Staff and Partner Recognition
The PFBC is proud to recognize staff members who have recently received awards for outstanding work in their fields.
At the 107th Pennsylvania Farm Show, held January 7-14 in Harrisburg, the PFBC was honored with the Commercial Exhibitor Award for Best Hospitality.
“During the course of the week, various judges walk the floor of the Farm Show to view displays and engage with booth staff,” said Sharon Myers, Executive Director of the Farm Show Complex and Expo Center for the Pennsylvania Department of Agriculture. “Upon approaching the Fish and Boat Commission booth, our judges noted that the booth had a welcoming look that encouraged visitors to stop by to learn more, and the staff was friendly, well informed, and approachable.”
The PFBC’s Farm Show booth was staffed throughout the week by various employees and volunteers including Waterways Conservation Officers, Commissioners, and Education Specialists with the Bureau of Outreach, Education, and Marketing.

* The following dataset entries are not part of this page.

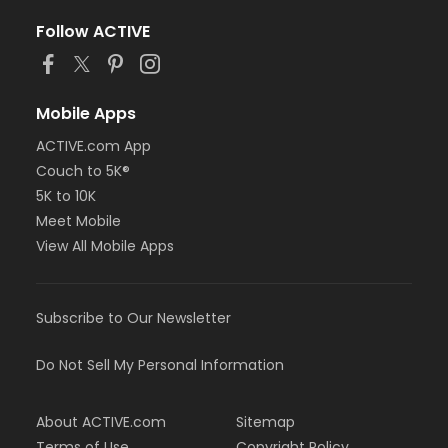
Follow ACTIVE
Mobile Apps
ACTIVE.com App
Couch to 5K®
5K to 10K
Meet Mobile
View All Mobile Apps
Subscribe to Our Newsletter
Do Not Sell My Personal Information
About ACTIVE.com
Sitemap
Terms of Use
Copyright Policy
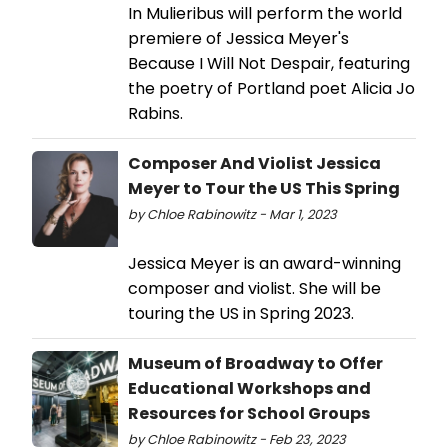
In Mulieribus will perform the world
premiere of Jessica Meyer's
Because I Will Not Despair, featuring
the poetry of Portland poet Alicia Jo
Rabins.
Composer And Violist Jessica
Meyer to Tour the US This Spring
by Chloe Rabinowitz - Mar 1, 2023
Jessica Meyer is an award-winning
composer and violist. She will be
touring the US in Spring 2023.
Museum of Broadway to Offer
Educational Workshops and
Resources for School Groups
by Chloe Rabinowitz - Feb 23, 2023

In a separate recognition, PFBC Lake Habitat Manager Mike Swartz was honored with the Friends of Reservoirs Award from the Reservoir Fisheries Habitat Partnership (RFHP). In October 2022, Swartz was presented with the award during the RFHP meeting in Shelbyville, Illinois, where the organization recognized his efforts towards habitat enhancement at Raystown Lake, Huntingdon County. The large-scale project included the stabilization of multiple shorelines, improvement of fish habitat, and a substantial increase in angler access. Swartz worked with the Friends of Reservoirs and Friends of Raystown Lake to fund the project using $1.15 million from a consent order between the Pennsylvania Department of Environmental Protection and Sunoco, $75,000 from the Reservoir Fisheries Habitat Partnership, and $24,000 from the PA Lake Management Society.
The PFBC also thanked former Executive Director Michele Kittell Connolly for her years of dedicated leadership and service to the Wildlife Leadership Academy. The mission of the Wildlife Leadership Academy is to engage and empower high school age youth to become Conservation Ambassadors to ensure a sustained wildlife, fisheries, and natural resource legacy for future generations. The PFBC is a proud partner of their PA Brookies and PA Bass field schools.
The PFBC’s remaining quarterly business meetings in 2023 are scheduled for the following dates at the PFBC headquarters located at 1601 Elmerton Avenue, Harrisburg, PA 17110:
- April 24-25, 2023
- July 24-25, 2023
- October 23-24, 2023
Meeting times will be announced at a later date.